Prosecutors provided evidence of conversations that Amer Sinan Alhaggagi had with the pseudo-ISIS members as early as July 2016. In the conversations, Alhaggagi allegedly detailed his “genius” ideas to bomb gay clubs in San Francisco and the Bay Area, and kill 10,000 people at the campus of the University of California Berkeley, Chinatown in San Francisco, downtown and Mission Street, according to reports by the NBC Bay Area affiliate.
“I live close to San Francisco, that’s like the gay capital of the world,” Alhaggagi said during an online conversation, which federal prosecutors presented to the court in his detention hearing in December. “I’m going to handle them right. LOL. I’m going to plant a bomb in a gay club. By god, I’m going to tear up the city. The whole Bay Area is going up in flames. My ideas are genius.”
Alhaggagi admitted two unknown individuals approached him through the Telegram messaging app and asked him to open fake social media accounts on their behalf. Alhaggagi opened five Twitter, two Facebook and two Gmail accounts in October and November 2016. In addition, Alhaggagi pleaded guilty to identity theft and purchasing $1,000 worth of clothes on someone else’s credit card, according to Berkeleyside news.
“I deeply regret what I have done,” Alhaggagi wrote as he pleaded guilty. “I should not have opened the accounts. And, since the time that I was charged, I have seen evidence that some of the Twitter accounts that I opened were in fact used to distribute news and other material about ISIS. I apologize to the FBI and to the Court. I also want to tell my family — my mother, my father, my sisters and my brother and the Yemeni community — how much I regret the damage that I have done to them all.”
He is now potentially facing 47 years in prison and $1 million in fines.
Alhaggagi’s court-appointed attorney Mary McNamara characterized her client as an online troll, and said his threats to bomb several heavily populated areas in California was just him bragging and expressing “misdirected boy-like curiosity.” She insisted in court that he never intended to commit any terrorist attacks.
“What really happened here was Amer was online shooting his mouth off and within 10 days the FBI had sent one their smartest undercovers out to try and get him engaged in a sting operation,” said McNamara. “He just wouldn’t do it, so the FBI is asking him ‘please, shop for some precursor chemicals for bombs,’ and gives him a shopping list.
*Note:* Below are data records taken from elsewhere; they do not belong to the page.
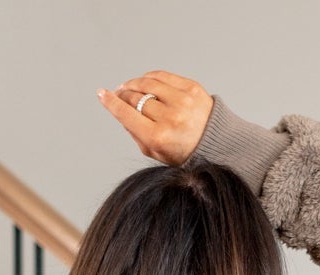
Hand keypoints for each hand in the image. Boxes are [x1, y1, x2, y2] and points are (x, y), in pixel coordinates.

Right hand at [98, 71, 212, 165]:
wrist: (217, 143)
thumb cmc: (184, 152)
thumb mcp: (156, 153)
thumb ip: (136, 134)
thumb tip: (121, 112)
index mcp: (159, 137)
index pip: (127, 114)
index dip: (111, 103)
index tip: (102, 94)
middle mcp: (170, 117)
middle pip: (136, 98)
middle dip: (123, 94)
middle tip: (118, 94)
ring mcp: (182, 100)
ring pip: (147, 83)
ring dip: (134, 83)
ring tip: (128, 86)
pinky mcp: (191, 88)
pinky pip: (163, 76)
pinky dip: (150, 77)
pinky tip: (144, 81)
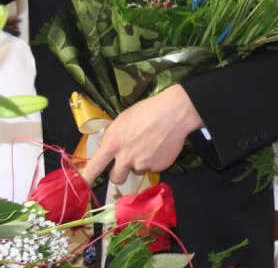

He doesn’t do it. They ask him to show up and bring things to a storage locker where they say they are going to have bomb-making equipment. He doesn’t do that. And, once he saw the person he was talking to seemed to be serious about all this, he just closed them out and stopped contact and disappeared. … That’s how you know he is not dangerous and how you know he didn’t intend to do anything.”
Alhaggagi’s family members described him as non-violent, saying he took part in charitable community events to help others in his tight-knit Yemini community.
“His mother was known for cooking plenty of charitable food and Amer was well known for helping distribute that food,” Hashem Awnallah said to NBC Bay Area news in July 2017.
But Alhaggagi admitted Wednesday that he would troll on pro-ISIS internet sites and chat rooms and re-post ISIS photos and propaganda, which is how he believes the FBI was able to get in touch with him in the first place.
“I believe that it was due to my posting of the pro-ISIS messages and my naming people as Shiites that I was approached by the two individuals who asked me to set up social media accounts,” he said.
Alhaggagi will be sentenced in November, but his attorney will be presenting additional information to the judge prior to that to show her client wasn’t actually radicalized.
“Amer is not a terrorist or a violent person, but a young man born and raised in California who said many foolish things on the Internet,” his family said in a statement Wednesday, according to the San Francisco Chronicle. “Amer did not commit or plan a violent act. When he was encouraged to take action by an undercover agent, he ran away.”